[How to complete this task] Copy the data exactly; pictures stay out of the copy.
*** Dataset extract
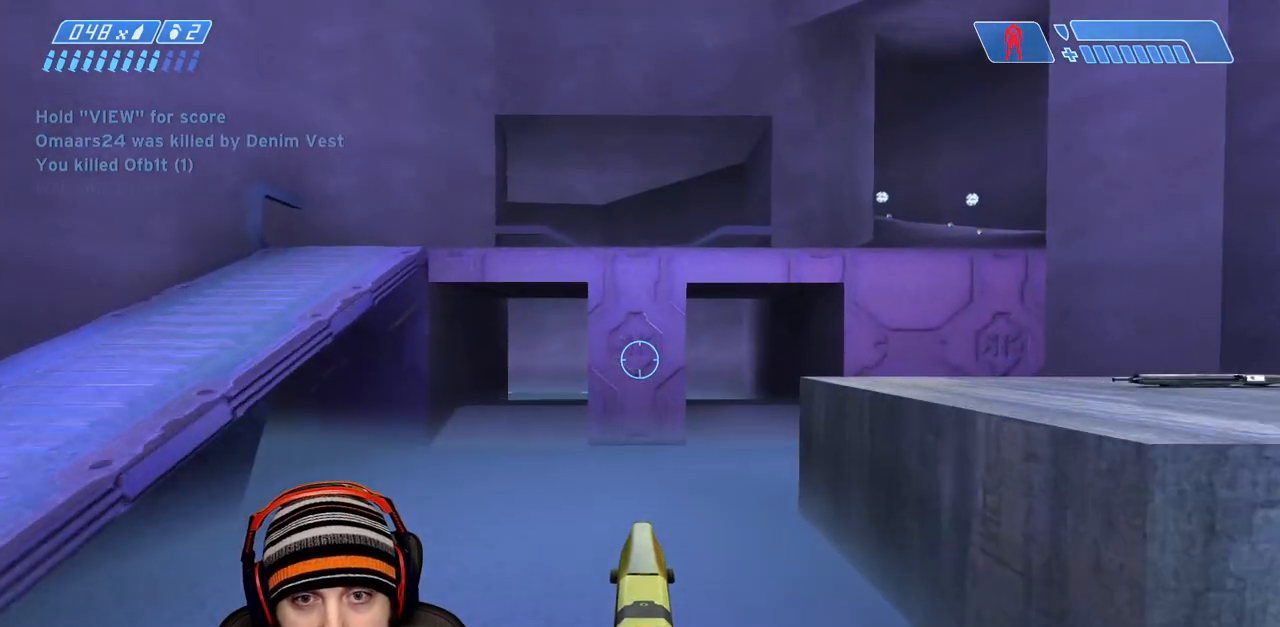
{"buttons": [], "left_stick": "up", "right_stick": "center", "events": []}
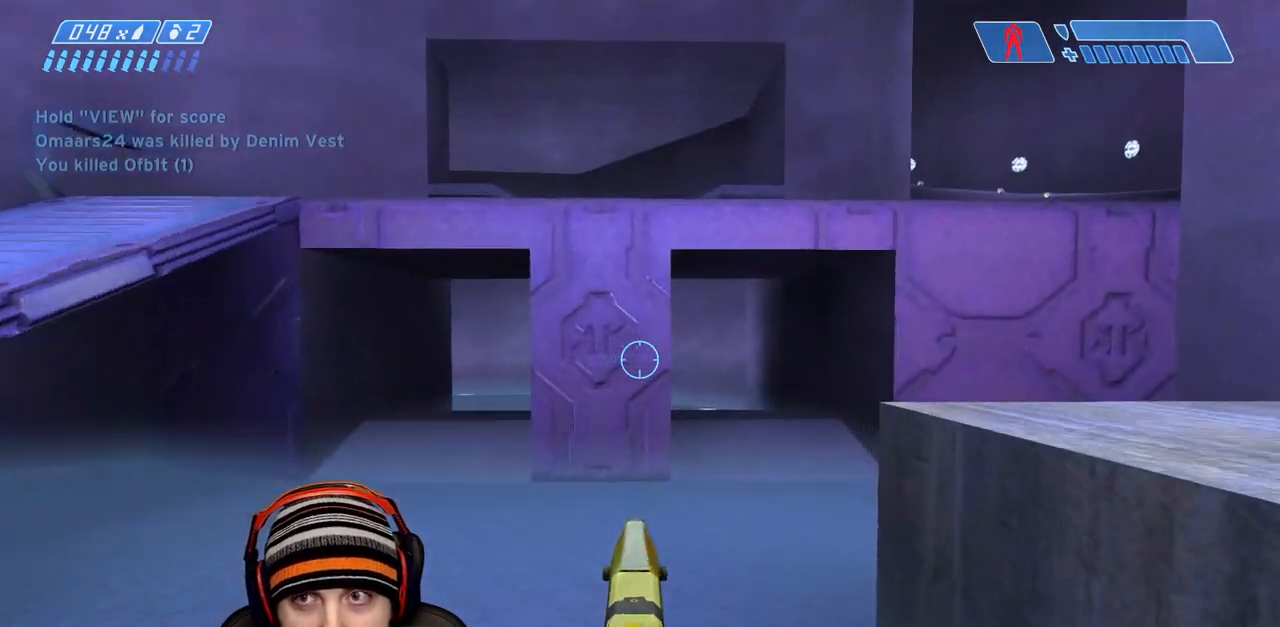
{"buttons": [], "left_stick": "up", "right_stick": "center", "events": []}
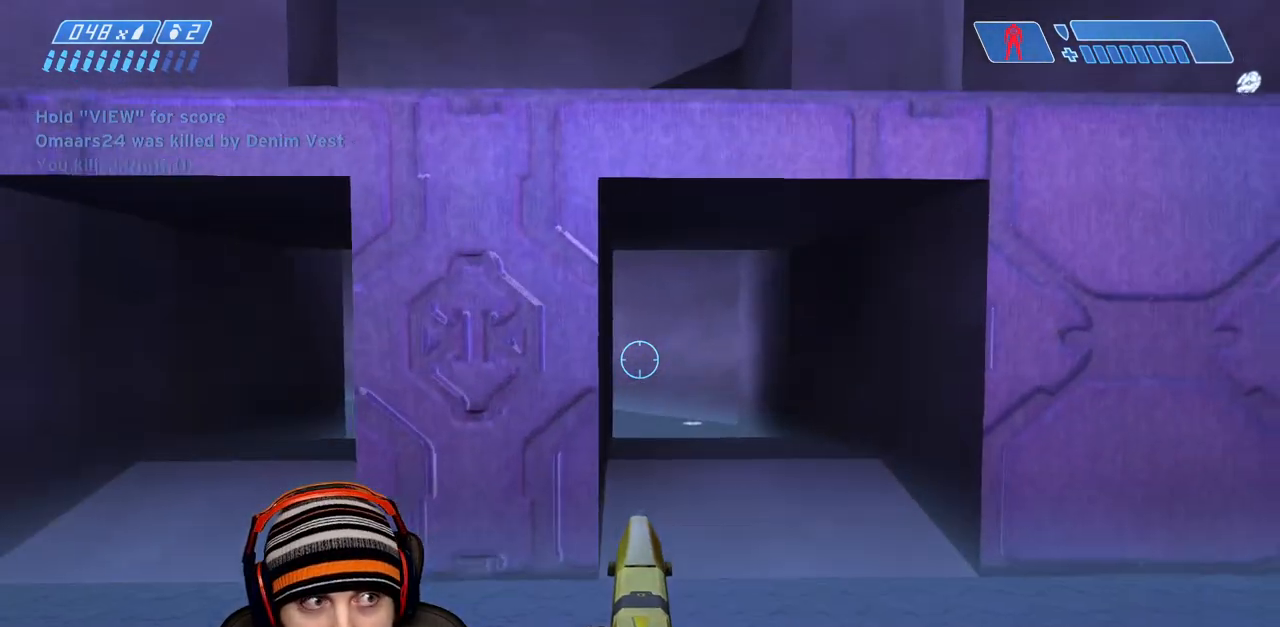
{"buttons": ["A"], "left_stick": "up", "right_stick": "left", "events": [[467, "right_stick", "left"], [500, "A", "down"]]}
******
[Answer below]
{"buttons": [], "left_stick": "up", "right_stick": "center", "events": []}
{"buttons": [], "left_stick": "up", "right_stick": "center", "events": []}
{"buttons": ["A"], "left_stick": "up", "right_stick": "left", "events": [[467, "right_stick", "left"], [500, "A", "down"]]}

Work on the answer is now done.